Diga se cada afirmação está de acordo com o excerto fornecido: (a) o contrato da Naturgy com a Yamal vigora até 2042; (b) a TotalEnergies detém 19% da Gazprom; (c) a compra de gás natural russo por Portugal subiu no ano passado. Responda sim ou não a cada uma e cite textualmente as palavras do excerto que a decidem.

# Excerto fornecido:
╭──

Depois de o país ter recebido três carregamentos em 2022, em fevereiro deste ano voltou a receber um navio em Sines carregado de gás russo. Mais uma vez, este gás destinou-se à gasista espanhola Naturgy que tem um contrato de longa data, até 2042 com a companhia russa Yamal (detida pela Novatek, a segundo maior fornecedora de gás russa, atrás da Gazprom) que prevê a entrega de 3,4 mil milhões de metros cúbicos por ano. A Novatek tem como acionista (19%) a francesa TotalEnergies, uma das poucas petrolíferas ocidentais que manteve os seus investimentos na Rússia, ao contrário da BP e da Shell. Os lucros da Naturgy subiram 36% para 1.650 milhões de euros, beneficiada pelos preços elevados da energia.

A compra de gás natural russo por Portugal caiu 62% no ano passado face a período homólogo, pesando 13% nas compras do país. Portugal consumiu 62 Terawatts-hora de gás natural em 2022.

O JE pediu uma reação à Naturgy para saber se iria receber mais gás natural em Portugal ao longo deste ano.

╰──

# Conjunto de dados:
╭──

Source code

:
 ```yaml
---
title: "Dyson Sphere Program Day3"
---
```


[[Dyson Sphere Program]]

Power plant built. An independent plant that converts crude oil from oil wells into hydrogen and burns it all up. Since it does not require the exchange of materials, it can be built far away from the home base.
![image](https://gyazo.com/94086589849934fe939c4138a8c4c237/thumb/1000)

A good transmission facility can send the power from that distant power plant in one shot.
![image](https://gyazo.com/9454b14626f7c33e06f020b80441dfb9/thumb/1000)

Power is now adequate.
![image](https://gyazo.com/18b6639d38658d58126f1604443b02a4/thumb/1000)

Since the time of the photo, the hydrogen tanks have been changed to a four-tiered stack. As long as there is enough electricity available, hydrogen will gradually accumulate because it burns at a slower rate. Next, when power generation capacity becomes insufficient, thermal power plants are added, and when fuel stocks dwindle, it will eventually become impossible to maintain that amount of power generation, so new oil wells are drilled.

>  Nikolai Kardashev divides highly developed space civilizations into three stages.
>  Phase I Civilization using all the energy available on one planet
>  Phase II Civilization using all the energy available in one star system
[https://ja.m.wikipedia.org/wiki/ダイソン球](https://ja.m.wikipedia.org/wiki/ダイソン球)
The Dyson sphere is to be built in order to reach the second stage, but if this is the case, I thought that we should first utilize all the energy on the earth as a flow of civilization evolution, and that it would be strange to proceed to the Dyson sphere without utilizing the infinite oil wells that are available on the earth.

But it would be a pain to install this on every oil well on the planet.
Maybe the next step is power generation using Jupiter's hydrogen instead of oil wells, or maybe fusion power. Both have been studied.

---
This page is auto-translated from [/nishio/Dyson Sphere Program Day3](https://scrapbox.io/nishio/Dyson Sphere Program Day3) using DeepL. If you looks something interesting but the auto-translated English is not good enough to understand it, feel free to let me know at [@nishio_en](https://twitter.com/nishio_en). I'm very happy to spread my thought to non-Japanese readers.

╰──

# Resolução escrita:
(a) Sim: "tem um contrato de longa data, até 2042 com a companhia russa Yamal"
(b) Não: "A Novatek tem como acionista (19%) a francesa TotalEnergies"
(c) Não: "A compra de gás natural russo por Portugal caiu 62% no ano passado face a período homólogo"